Hello everyone, I want about the most suitable ODE solver for the following problem:
using DifferentialEquations
using Plots; plotly()
#Parameters
omega_m = 1.6e6
N = 1
Delta_mw = -0.7
g0 = 3.6e3#/omega_m
g_eff = (g0/sqrt(N))
Gamma = 60000#/omega_m
Gamma_tilde = 0.0
Omega_mw = 0.7
Q = 2*(10^5)
gamma_m = (omega_m/Q) #/ omega_m
N_th = 6.05
Angle_th = 0;
tau = (Gamma/(g_eff^2));
#omega_m = 1
function mean_field(du,u,p,t)
#p[1]=Delta_mw
#p[2]=Omega_mw
Sx =u[1]
Sy =u[2]
Sz =u[3]
alpha_x=u[4]
alpha_y=u[5]
du[1] = (Delta_mw-4*g_eff*u[4])*u[2] - (Gamma+Gamma_tilde)*u[1]
du[2] = -(Delta_mw-4*g_eff*u[4])*u[1] -Omega_mw*u[3] - (Gamma+Gamma_tilde)*u[2]
du[3] = Omega_mw*u[2] - 2*Gamma*(u[3]+N)
du[4] = omega_m*u[5] - (gamma_m /2)*u[4]
du[5] = -omega_m*u[4] -g_eff*u[3] - (gamma_m /2)*u[5]
#du[1] = (p[1]-4*g_eff*alpha_x)*Sy - (Gamma+Gamma_tilde)*Sx
#du[2] = -(p[1]-4*g_eff*alpha_x)*Sx -p[2]*Sz - (Gamma+Gamma_tilde)*Sy
#du[3] = p[2]*Sy - 2*Gamma*(Sz+N)
#du[4] = omega_m*alpha_y - (gamma_m /2)*alpha_x
#du[5] = -omega_m*alpha_x - g_eff*Sz - (gamma_m /2)*alpha_y
end
function Result_lim(Array_sol)
print((Array_sol[2][4])^2+(Array_sol[2][5])^2," ")
end
#Initial state
u0 = [0;0;-N;sqrt(N_th);0];
time= 100*tau
function Quanta_fin(Delta_mw,Omega_mw)
parameters=[Delta_mw ;Omega_mw ]
tspan = (0.0,time)
prob = ODEProblem(mean_field,u0,tspan,parameters) #,parameters)
Val1=1e-6
Val2=1e-6
Iter=1e14
dt_size=1e-7
sol1 = solve(prob,RK4(),dt=dt_size,save_everystep=false,reltol=Val1,abstol=Val2,MaxIters=Iter)
sol2 = solve(prob,alg_hints=[:stiff],dt=dt_size,reltol=Val1,abstol=Val2,save_everystep=false,MaxIters=Iter)

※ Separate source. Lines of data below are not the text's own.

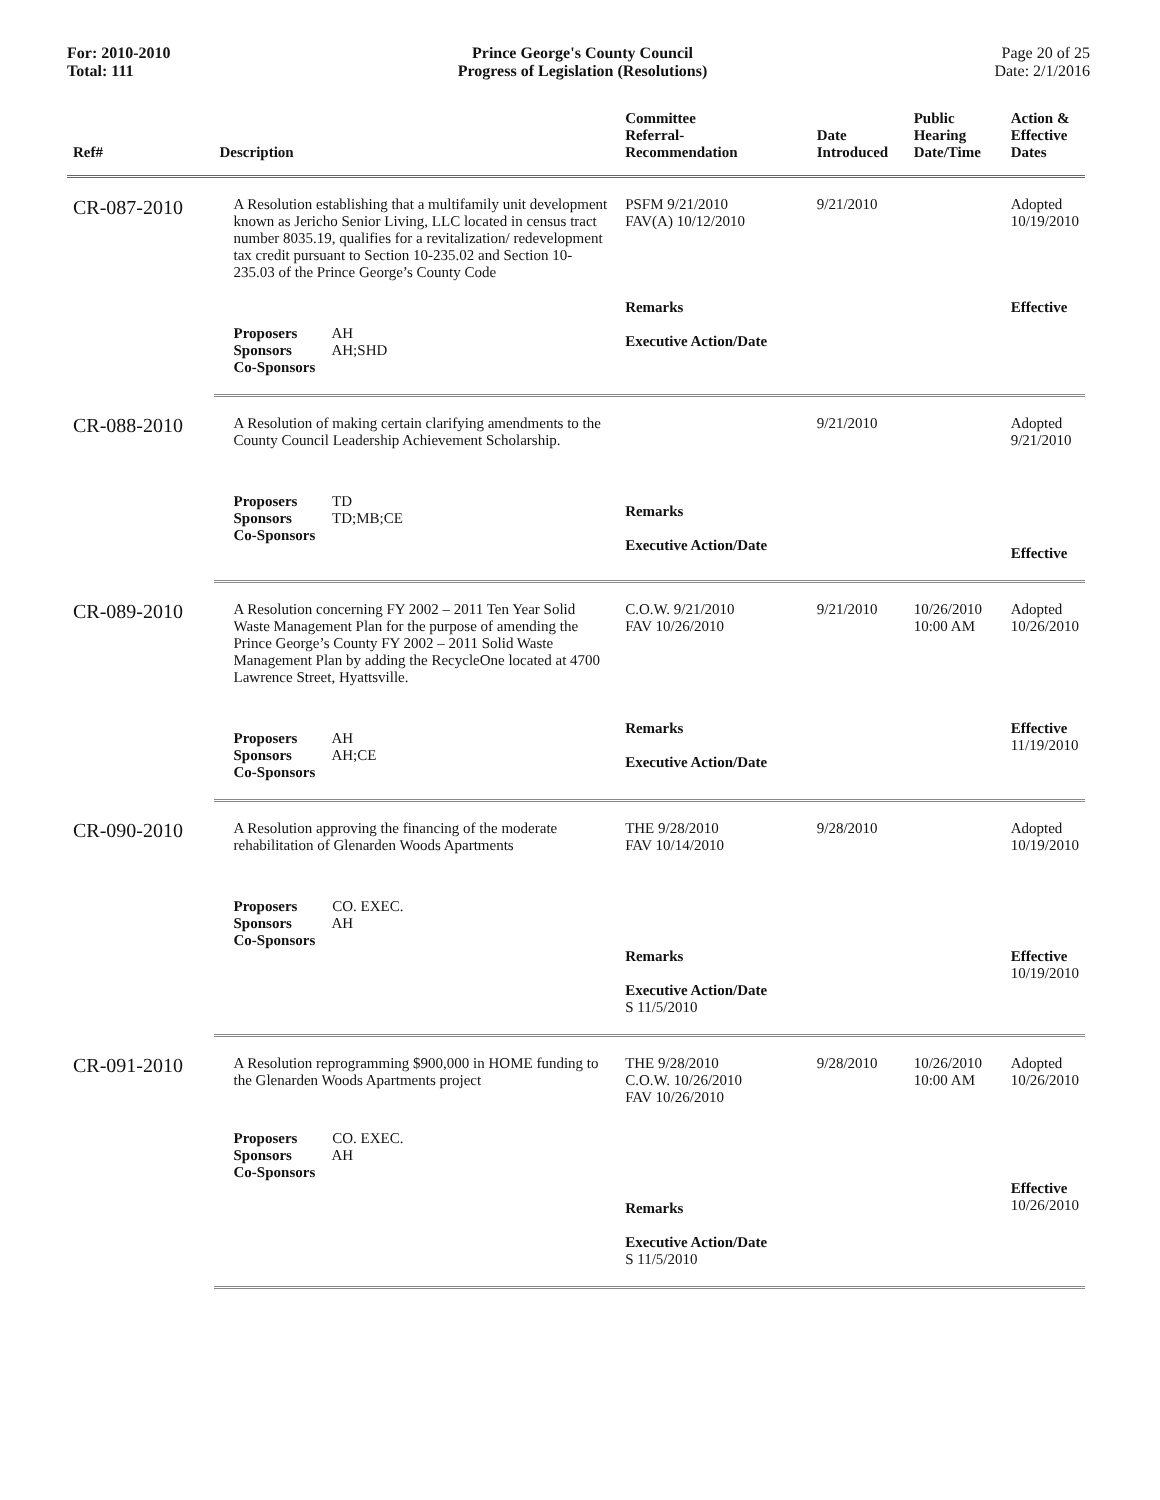For: 2010-2010
Total: 111
Prince George's County Council
Progress of Legislation (Resolutions)
Page 20 of 25
Date: 2/1/2016
| Ref# | Description | Committee Referral- Recommendation | Date Introduced | Public Hearing Date/Time | Action & Effective Dates |
| --- | --- | --- | --- | --- | --- |
| CR-087-2010 | A Resolution establishing that a multifamily unit development known as Jericho Senior Living, LLC located in census tract number 8035.19, qualifies for a revitalization/ redevelopment tax credit pursuant to Section 10-235.02 and Section 10-235.03 of the Prince George’s County Code | PSFM 9/21/2010 FAV(A) 10/12/2010 | 9/21/2010 | | Adopted 10/19/2010 |
| | Proposers AH Sponsors AH;SHD Co-Sponsors | Remarks Executive Action/Date | | | Effective |
| CR-088-2010 | A Resolution of making certain clarifying amendments to the County Council Leadership Achievement Scholarship. | | 9/21/2010 | | Adopted 9/21/2010 |
| | Proposers TD Sponsors TD;MB;CE Co-Sponsors | Remarks Executive Action/Date | | | Effective |
| CR-089-2010 | A Resolution concerning FY 2002 – 2011 Ten Year Solid Waste Management Plan for the purpose of amending the Prince George’s County FY 2002 – 2011 Solid Waste Management Plan by adding the RecycleOne located at 4700 Lawrence Street, Hyattsville. | C.O.W. 9/21/2010 FAV 10/26/2010 | 9/21/2010 | 10/26/2010 10:00 AM | Adopted 10/26/2010 |
| | Proposers AH Sponsors AH;CE Co-Sponsors | Remarks Executive Action/Date | | | Effective 11/19/2010 |
| CR-090-2010 | A Resolution approving the financing of the moderate rehabilitation of Glenarden Woods Apartments | THE 9/28/2010 FAV 10/14/2010 | 9/28/2010 | | Adopted 10/19/2010 |
| | Proposers CO. EXEC. Sponsors AH Co-Sponsors | Remarks Executive Action/Date S 11/5/2010 | | | Effective 10/19/2010 |
| CR-091-2010 | A Resolution reprogramming $900,000 in HOME funding to the Glenarden Woods Apartments project | THE 9/28/2010 C.O.W. 10/26/2010 FAV 10/26/2010 | 9/28/2010 | 10/26/2010 10:00 AM | Adopted 10/26/2010 |
| | Proposers CO. EXEC. Sponsors AH Co-Sponsors | Remarks Executive Action/Date S 11/5/2010 | | | Effective 10/26/2010 |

sol3 = solve(prob,Rodas4() ,dt=dt_size,reltol=Val1,abstol=Val2,save_everystep=false,MaxIters=Iter)
sol4 = solve(prob,EulerHeun() ,dt=dt_size,reltol=Val1,abstol=Val2,save_everystep=false,MaxIters=Iter)

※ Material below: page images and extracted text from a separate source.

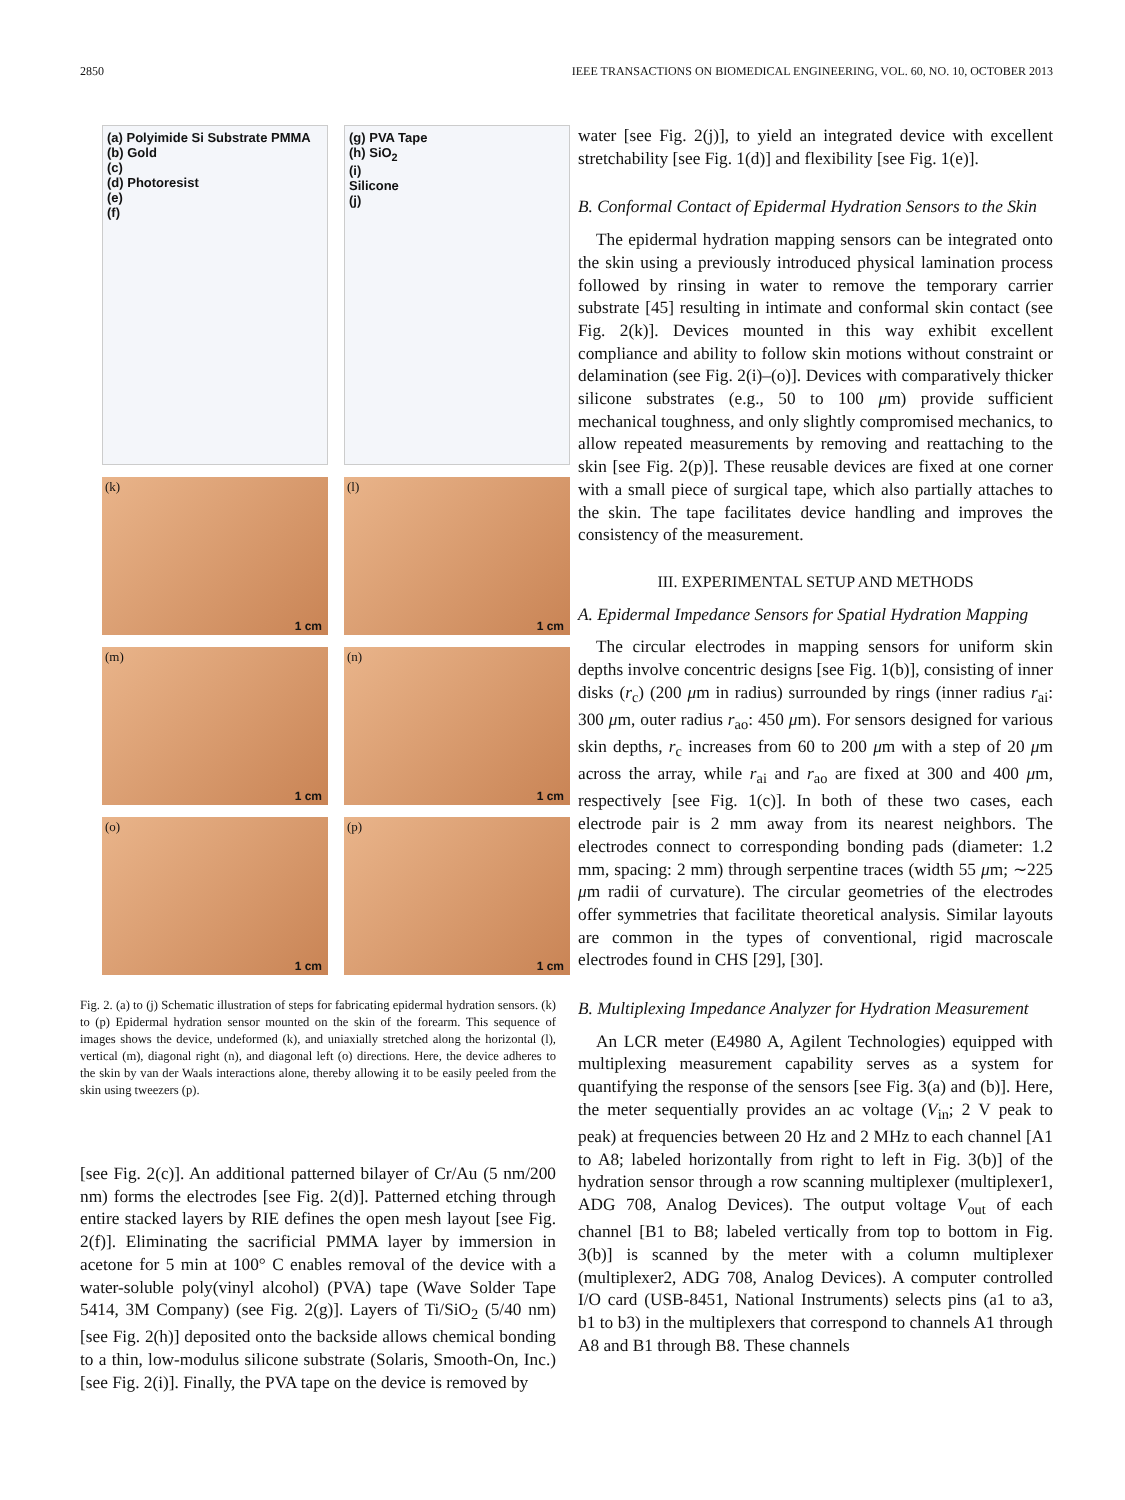2850 IEEE TRANSACTIONS ON BIOMEDICAL ENGINEERING, VOL. 60, NO. 10, OCTOBER 2013
(a) Polyimide Si Substrate PMMA
(b) Gold
(c)
(d) Photoresist
(e)
(f)
(g) PVA Tape
(h) SiO<sub>2</sub>
(i)
Silicone
(j)
(k)
1 cm
(l)
1 cm
(m)
1 cm
(n)
1 cm
(o)
1 cm
(p)
1 cm
Fig. 2. (a) to (j) Schematic illustration of steps for fabricating epidermal hydration sensors. (k) to (p) Epidermal hydration sensor mounted on the skin of the forearm. This sequence of images shows the device, undeformed (k), and uniaxially stretched along the horizontal (l), vertical (m), diagonal right (n), and diagonal left (o) directions. Here, the device adheres to the skin by van der Waals interactions alone, thereby allowing it to be easily peeled from the skin using tweezers (p).
[see Fig. 2(c)]. An additional patterned bilayer of Cr/Au (5 nm/200 nm) forms the electrodes [see Fig. 2(d)]. Patterned etching through entire stacked layers by RIE defines the open mesh layout [see Fig. 2(f)]. Eliminating the sacrificial PMMA layer by immersion in acetone for 5 min at 100° C enables removal of the device with a water-soluble poly(vinyl alcohol) (PVA) tape (Wave Solder Tape 5414, 3M Company) (see Fig. 2(g)]. Layers of Ti/SiO<sub>2</sub> (5/40 nm) [see Fig. 2(h)] deposited onto the backside allows chemical bonding to a thin, low-modulus silicone substrate (Solaris, Smooth-On, Inc.) [see Fig. 2(i)]. Finally, the PVA tape on the device is removed by
water [see Fig. 2(j)], to yield an integrated device with excellent stretchability [see Fig. 1(d)] and flexibility [see Fig. 1(e)].
B. Conformal Contact of Epidermal Hydration Sensors to the Skin
The epidermal hydration mapping sensors can be integrated onto the skin using a previously introduced physical lamination process followed by rinsing in water to remove the temporary carrier substrate [45] resulting in intimate and conformal skin contact (see Fig. 2(k)]. Devices mounted in this way exhibit excellent compliance and ability to follow skin motions without constraint or delamination (see Fig. 2(i)–(o)]. Devices with comparatively thicker silicone substrates (e.g., 50 to 100 μm) provide sufficient mechanical toughness, and only slightly compromised mechanics, to allow repeated measurements by removing and reattaching to the skin [see Fig. 2(p)]. These reusable devices are fixed at one corner with a small piece of surgical tape, which also partially attaches to the skin. The tape facilitates device handling and improves the consistency of the measurement.
III. EXPERIMENTAL SETUP AND METHODS
A. Epidermal Impedance Sensors for Spatial Hydration Mapping
The circular electrodes in mapping sensors for uniform skin depths involve concentric designs [see Fig. 1(b)], consisting of inner disks (r<sub>c</sub>) (200 μm in radius) surrounded by rings (inner radius r<sub>ai</sub>: 300 μm, outer radius r<sub>ao</sub>: 450 μm). For sensors designed for various skin depths, r<sub>c</sub> increases from 60 to 200 μm with a step of 20 μm across the array, while r<sub>ai</sub> and r<sub>ao</sub> are fixed at 300 and 400 μm, respectively [see Fig. 1(c)]. In both of these two cases, each electrode pair is 2 mm away from its nearest neighbors. The electrodes connect to corresponding bonding pads (diameter: 1.2 mm, spacing: 2 mm) through serpentine traces (width 55 μm; ∼225 μm radii of curvature). The circular geometries of the electrodes offer symmetries that facilitate theoretical analysis. Similar layouts are common in the types of conventional, rigid macroscale electrodes found in CHS [29], [30].
B. Multiplexing Impedance Analyzer for Hydration Measurement
An LCR meter (E4980 A, Agilent Technologies) equipped with multiplexing measurement capability serves as a system for quantifying the response of the sensors [see Fig. 3(a) and (b)]. Here, the meter sequentially provides an ac voltage (V<sub>in</sub>; 2 V peak to peak) at frequencies between 20 Hz and 2 MHz to each channel [A1 to A8; labeled horizontally from right to left in Fig. 3(b)] of the hydration sensor through a row scanning multiplexer (multiplexer1, ADG 708, Analog Devices). The output voltage V<sub>out</sub> of each channel [B1 to B8; labeled vertically from top to bottom in Fig. 3(b)] is scanned by the meter with a column multiplexer (multiplexer2, ADG 708, Analog Devices). A computer controlled I/O card (USB-8451, National Instruments) selects pins (a1 to a3, b1 to b3) in the multiplexers that correspond to channels A1 through A8 and B1 through B8. These channels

sol5 = solve(prob,OwrenZen5() ,dt=dt_size,reltol=Val1,abstol=Val2,save_everystep=false,MaxIters=Iter)
sol6 = solve(prob,TanYam7() ,dt=dt_size,reltol=Val1,abstol=Val2,save_everystep=false,MaxIters=Iter)
sol7 = solve(prob,alg_hints=[:nonstiff] ,dt=dt_size,reltol=Val1,abstol=Val2,save_everystep=false,MaxIters=Iter)
Array_sol1=sol1.u
Array_sol2=sol2.u
Array_sol3=sol3.u
Array_sol4=sol4.u
Array_sol5=sol5.u
Array_sol6=sol6.u
Array_sol7=sol7.u
Result_lim(Array_sol1)
Result_lim(Array_sol2)
Result_lim(Array_sol3)
Result_lim(Array_sol4)
Result_lim(Array_sol5)
Result_lim(Array_sol6)
Result_lim(Array_sol7)
end
Quanta_fin(-Delta_mw,Omega_mw)
I tried to use multiple solvers and even I decreased the step size and increased the number of iterations and as you can see the results are different (Rodas4() and alg_hints=[:stiff] have similar values), the main problem relies long time needed to achieve the steady state dynamics. That is why I want to ask how can I change the options of the solver to obtain a reliable solution and predict properly the steady state of the system. Thanks.